Customers will not find any baseball caps, visors, snapbacks or anything like that. Even though that seems to be the style the majority of men prefer to walk around in, Khrais caters to the gentlemen who want to look sharp and turn heads when they step outside.
Pinpoint Resource’s inventory includes such styles as fedoras, the trilby, the Panama, bowlers, the flat cap and the pork pie.
Khrais says he gets his cues on what to fill his shelves with from the people who count the most in any successful business.
“I’m learning from my customers, believe it or not,” Khrais said. “My customers are teaching me about hats, especially those older guys who have been wearing hats for a long, long time. They tell me what’s right, what’s in. “
Khrais has watched as the trend in hats has slowly started the move away from the casual to the undefining ball caps of today. He sees men looking to be more distinctive and wanting to stand out from the crowd.
Because of that, Pinpoint Resource will start a service that allows customers to make their hats even more of a personal statement.
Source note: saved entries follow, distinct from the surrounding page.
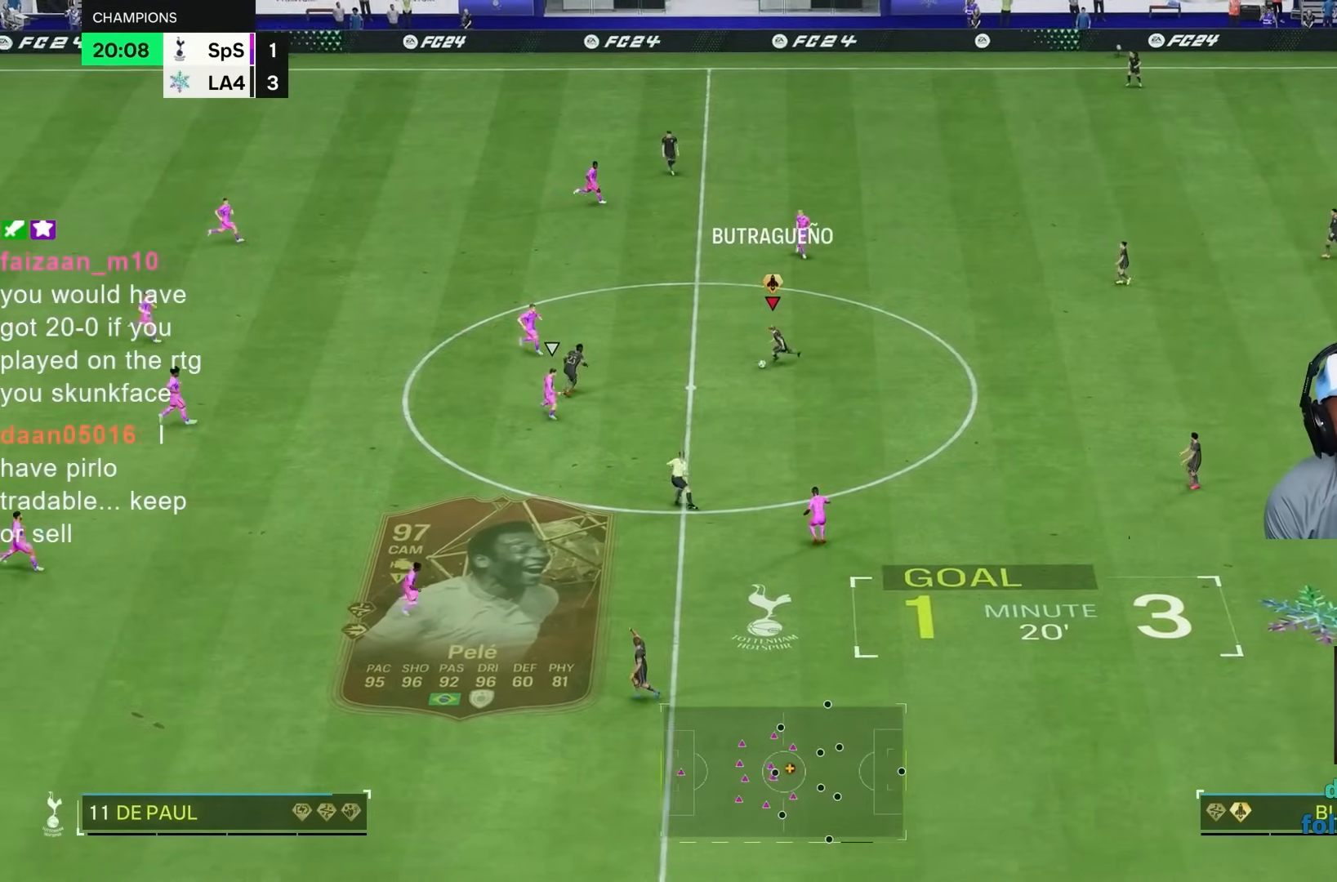
{"dt_ms": 500, "buttons": ["R1"], "left_stick": "right", "right_stick": "center", "events": [[83, "left_stick", "up-left"], [350, "left_stick", "right"]]}
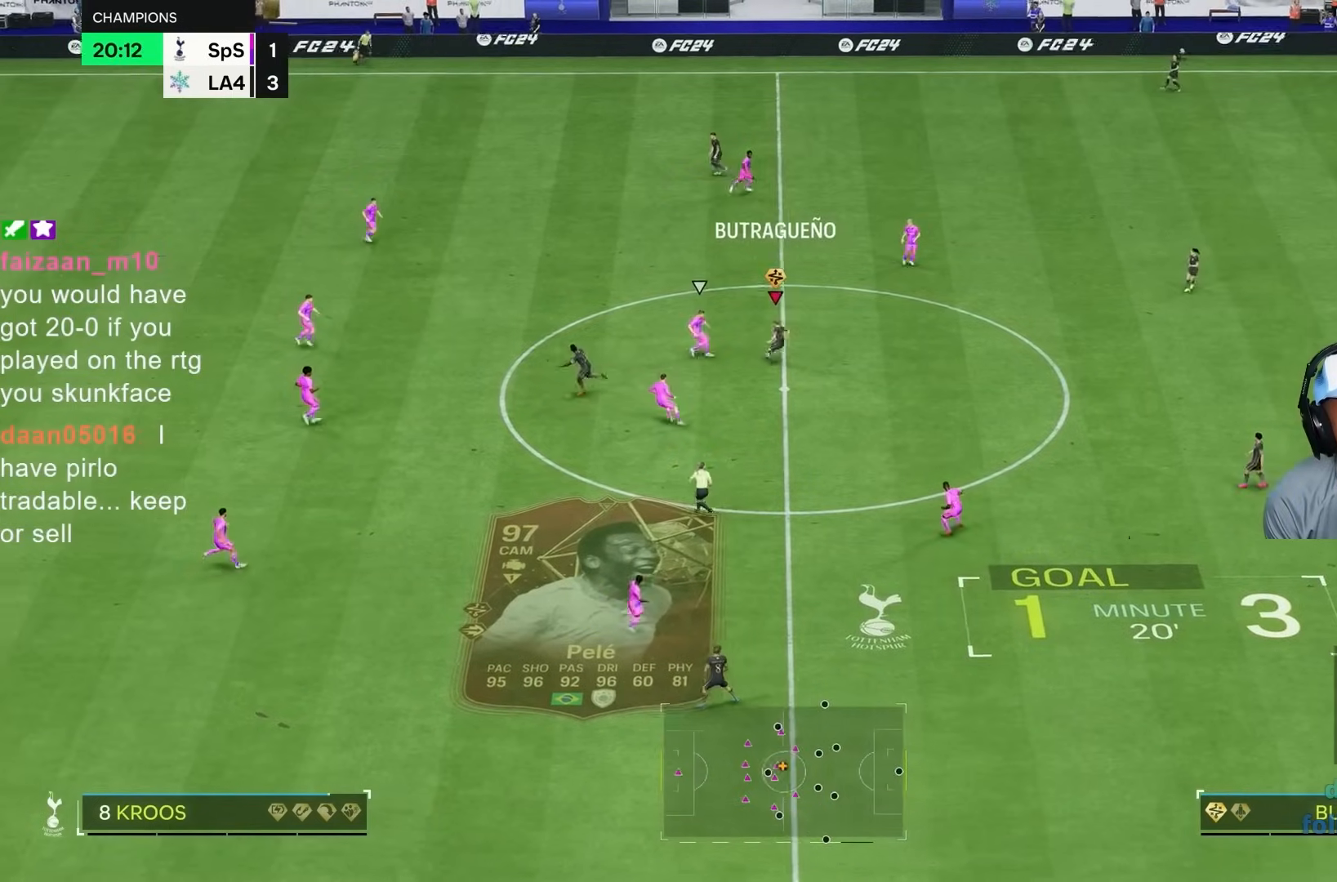
{"dt_ms": 500, "buttons": ["R1"], "left_stick": "left", "right_stick": "center", "events": [[117, "left_stick", "down-right"], [283, "left_stick", "left"]]}
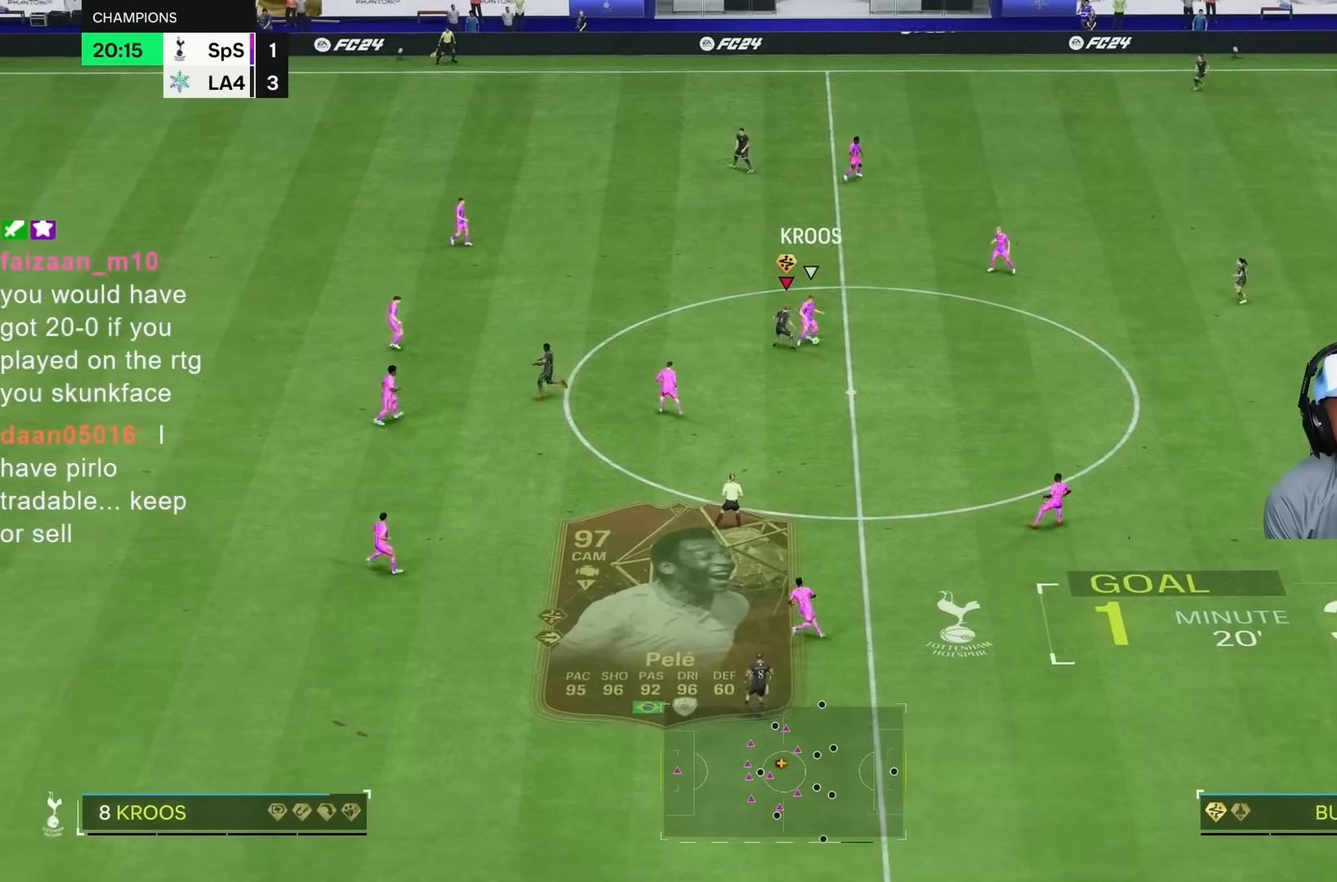
{"dt_ms": 1000, "buttons": ["L2", "R1", "R2"], "left_stick": "left", "right_stick": "center", "events": [[383, "R1", "up"], [383, "left_stick", "down"], [433, "left_stick", "right"], [500, "R2", "down"], [550, "left_stick", "down"], [650, "left_stick", "down-left"], [750, "R1", "down"], [750, "left_stick", "left"], [833, "L2", "down"]]}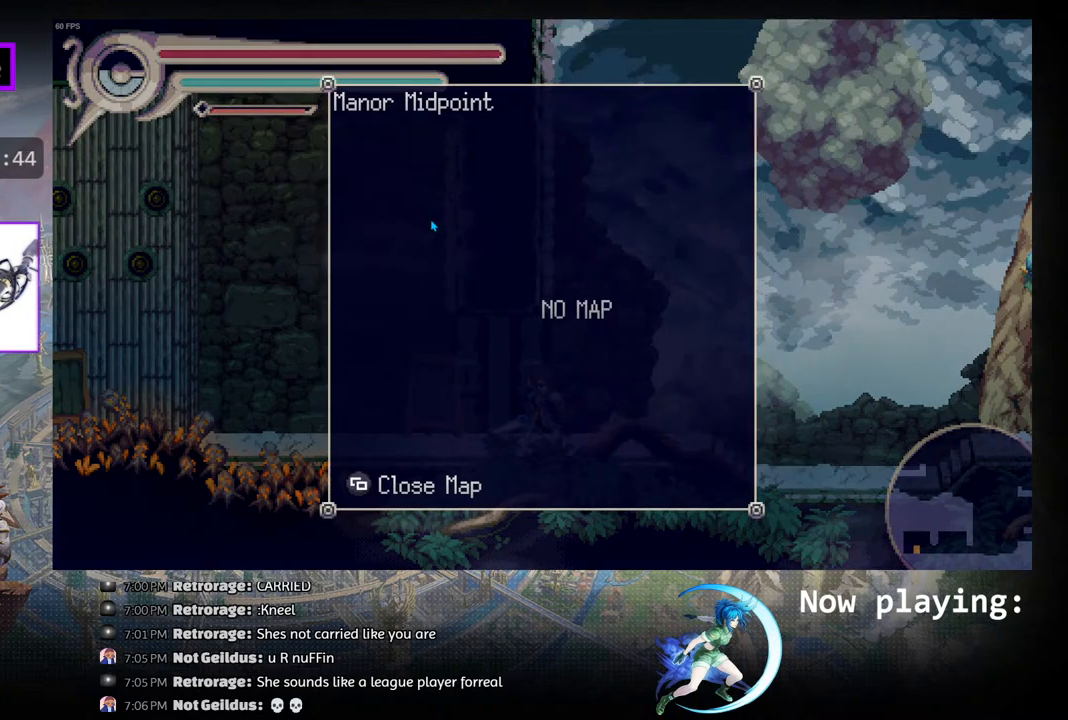
Gameplay with a controller (PlayStation layout); each line is a JSON object with the inputs held at the frame after it. "events" lists button and stick changes between this image and that frame as [ms after this image, input, new state], when the widget could be followed in between. Not read: L2 R2 TOUCHPAD.
{"buttons": [], "left_stick": "center", "right_stick": "center", "events": [[150, "SELECT", "down"], [267, "SELECT", "up"]]}
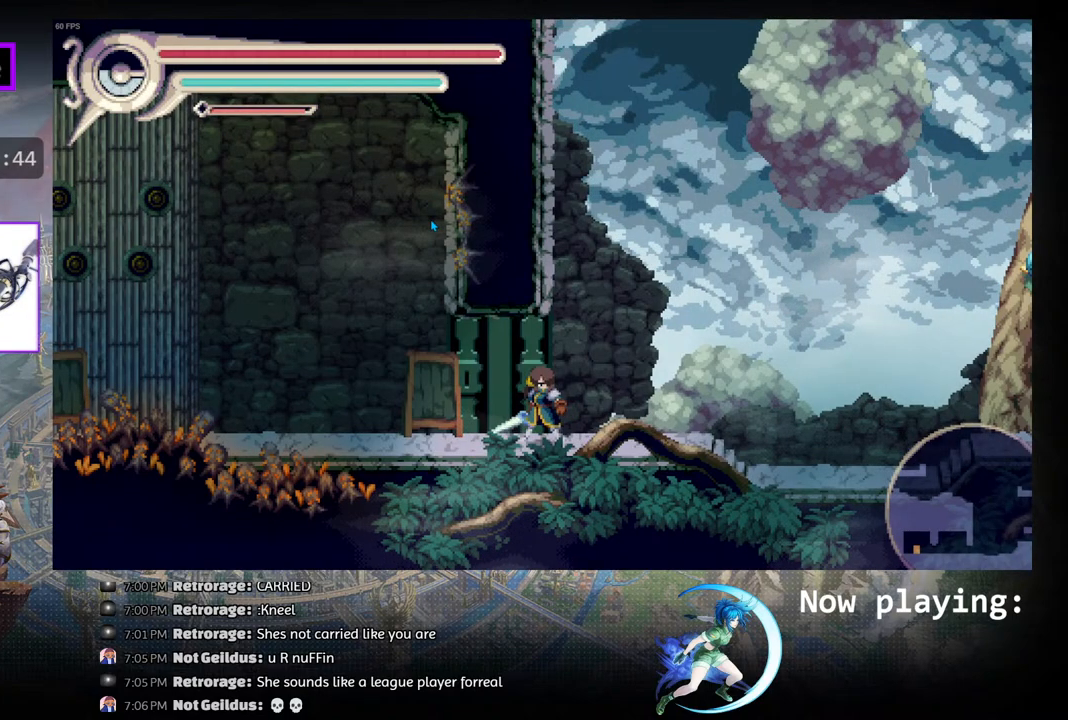
{"buttons": [], "left_stick": "center", "right_stick": "center", "events": [[33, "SELECT", "down"], [150, "SELECT", "up"], [233, "SELECT", "down"], [333, "SELECT", "up"]]}
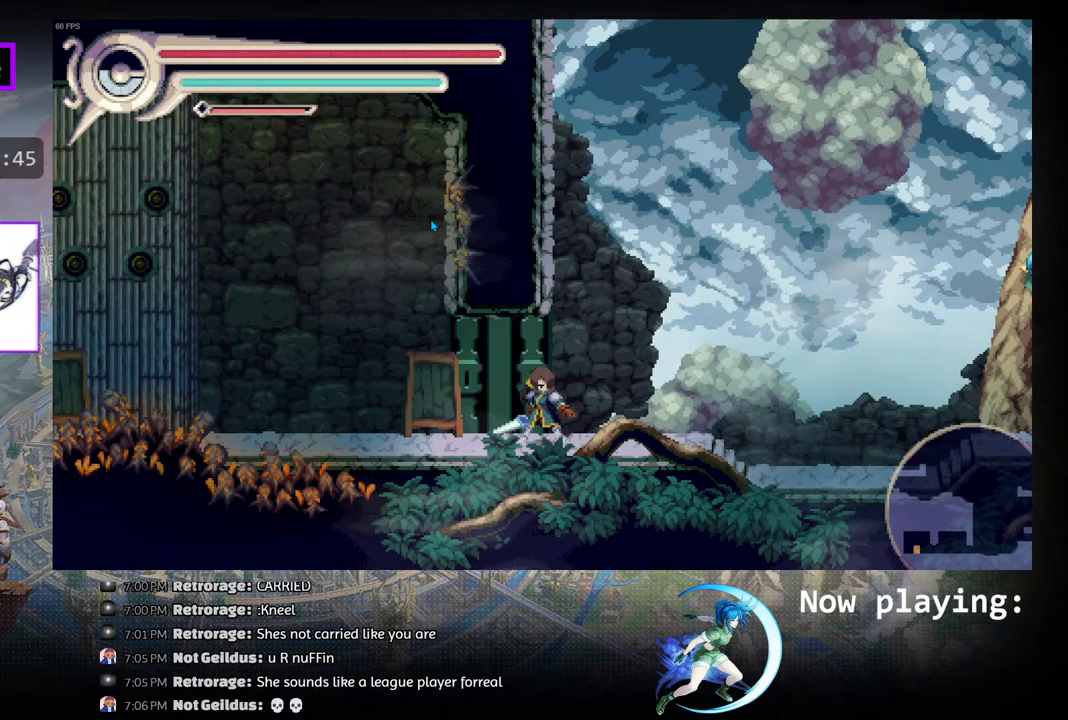
{"buttons": [], "left_stick": "center", "right_stick": "center", "events": [[33, "DPAD_RIGHT", "down"], [150, "R1", "down"], [317, "DPAD_RIGHT", "up"], [333, "R1", "up"]]}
“Now we’re working on a new hat. It’s going to be like every person has his own hat. Like your hat, we’ll take it, we’ll work some kind of design on it,” Khrais said. “It will be your hat only, it will be something different. Something that not everybody has. It’s going to be an artwork. It’s going to be one of a kind. It’s made for you.”
What a person chooses to wear is telling a story to the outside world. From the shirt down to shoes and socks, they are informing the world who they are and what they are about. And, according to Khrais, the right hat completes that story.